### [Your goal]
Only an exact copy of the lines beginning at the one that contains "Llantas Camaras" and ending at the last line of the records below counts as the answer.
++++++++++
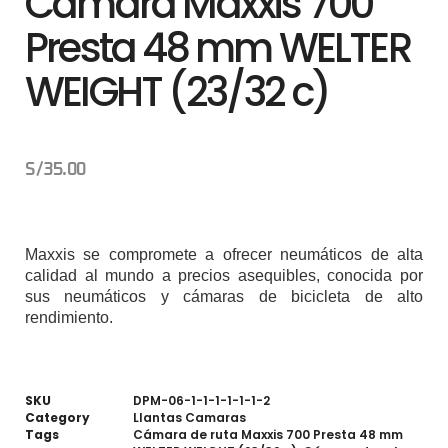
Cámara Maxxis 700
Presta 48 mm WELTER
WEIGHT (23/32 c)
S/
35.00
Maxxis se compromete a ofrecer neumáticos de alta
calidad al mundo a precios asequibles, c
onocida por
sus neumáticos y cámaras de bicicleta de alto
rendimiento.
SKU
DPM-06-1-1-1-1-1-1-2
Category
Llantas Camaras
Tags
Cámara de ruta Maxxis 700 Presta 48 mm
++++++++++
### [Exercise output]
Llantas Camaras
Tags
Cámara de ruta Maxxis 700 Presta 48 mm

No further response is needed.